Watch for the kid’s reaction in the video.
The project is the work of Israeli-born, UK-based media artist Avi Ashkenazi and Scottish textile designer Marion Lean, for their MA at Goldsmiths. I think it’s worth posting as part of an ongoing series of works that use biological interaction as the basis for music, on a level that goes beyond just physical control. And there’s more of that to come.
So, who’s hungry?
Stepping into a place we shouldn’t be, that’s inside the body, users are invited to touch and hear, elements we shouldn’t normally touch and sounds we shouldn’t hear.
Organ Alpha is an opportunity to enter one’s own body, considering sound and touch as a possibility for diagnosis and detection. The installation is big enough for around 4-5 people inside and is a space for discussion and questioning around the ways we perceive and conceptualise the body. It is a sound and textile experience, inside which we promote visitors to touch all the elements and interactive with a series of hanging stethoscopes which when pressed against the body reveal prerecorded sounds of the perceived sounds of the body.
Crossing boundaries between metaphor and biological language the space is a place which you can escape the outside; aenter a place you shouldn’t be, hear sounds you shouldn’t hear and touch pieces you shouldn’t touch.
Colour change represents different stages of the stomach; moving through empty (colour blue), digesting (pink) and in love (a multicoloured wave ) Upon entering the stomach, sensors detect movement and the glowing ambience changes colour according to how many people and movement goes on inside.
Surround sound suggesting low frequency inner body sounds plays rumbling, watery noises mimicking sounds from the stomach encapsulating visitors in the space and providing a sense of being enclosed, away from the outside world manipulating the user into an unknown experience.
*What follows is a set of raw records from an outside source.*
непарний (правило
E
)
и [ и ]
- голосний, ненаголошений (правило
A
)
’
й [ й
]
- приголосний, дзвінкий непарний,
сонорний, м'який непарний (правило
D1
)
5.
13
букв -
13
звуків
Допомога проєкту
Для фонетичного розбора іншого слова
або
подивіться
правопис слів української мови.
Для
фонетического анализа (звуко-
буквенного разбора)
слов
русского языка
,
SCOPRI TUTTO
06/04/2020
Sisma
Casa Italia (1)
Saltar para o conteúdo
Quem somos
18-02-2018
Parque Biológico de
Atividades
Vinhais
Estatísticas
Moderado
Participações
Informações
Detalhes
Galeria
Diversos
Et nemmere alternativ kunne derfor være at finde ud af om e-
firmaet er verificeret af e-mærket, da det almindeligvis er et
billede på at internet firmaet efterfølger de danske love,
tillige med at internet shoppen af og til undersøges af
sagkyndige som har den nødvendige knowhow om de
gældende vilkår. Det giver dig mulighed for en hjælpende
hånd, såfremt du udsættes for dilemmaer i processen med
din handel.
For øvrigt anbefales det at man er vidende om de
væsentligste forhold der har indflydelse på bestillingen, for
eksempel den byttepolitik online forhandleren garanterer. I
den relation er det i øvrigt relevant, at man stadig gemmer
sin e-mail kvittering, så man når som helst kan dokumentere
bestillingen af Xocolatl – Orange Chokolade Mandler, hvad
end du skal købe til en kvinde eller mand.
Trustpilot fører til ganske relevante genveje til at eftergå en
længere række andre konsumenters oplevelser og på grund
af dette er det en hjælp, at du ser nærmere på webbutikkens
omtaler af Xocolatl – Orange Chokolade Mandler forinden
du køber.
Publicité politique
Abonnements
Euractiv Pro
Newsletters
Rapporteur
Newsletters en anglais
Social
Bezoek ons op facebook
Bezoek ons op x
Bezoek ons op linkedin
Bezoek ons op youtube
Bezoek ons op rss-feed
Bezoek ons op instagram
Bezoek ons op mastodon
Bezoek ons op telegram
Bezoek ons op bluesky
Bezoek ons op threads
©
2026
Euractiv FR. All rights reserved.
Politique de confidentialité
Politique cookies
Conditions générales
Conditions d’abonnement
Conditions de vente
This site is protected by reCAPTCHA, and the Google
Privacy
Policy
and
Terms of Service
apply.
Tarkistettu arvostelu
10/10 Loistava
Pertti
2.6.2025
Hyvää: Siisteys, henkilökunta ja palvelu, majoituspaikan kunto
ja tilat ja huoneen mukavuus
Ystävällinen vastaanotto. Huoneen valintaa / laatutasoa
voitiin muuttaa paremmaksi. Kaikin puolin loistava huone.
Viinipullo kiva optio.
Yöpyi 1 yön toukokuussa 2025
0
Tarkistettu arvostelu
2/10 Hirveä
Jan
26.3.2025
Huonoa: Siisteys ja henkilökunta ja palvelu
Using sonic sketching, participants were invited to share how they thought their body might sound. Responses to questions like ‘How does your stomach sound when you are hungry? how does your hair sounds when it grows? how do your eyes sound when they focus? Etc. play when the touch activated stethoscopes hanging inside the installation are pressed against the body.
I think it’s quite unique that rather than pursuing a literal sonification of biological inputs, Organ Alpha instead creates a kind of collage-artwork composed of people’s perceptions and expected, imagined sounds. It also represents a dialog between sonic art installation and textile and garment design, as seen in the shoot below. Taking these subtler, less-direct approaches to the topic could unlock new possibilities in this kind of work. I look forward to seeing more.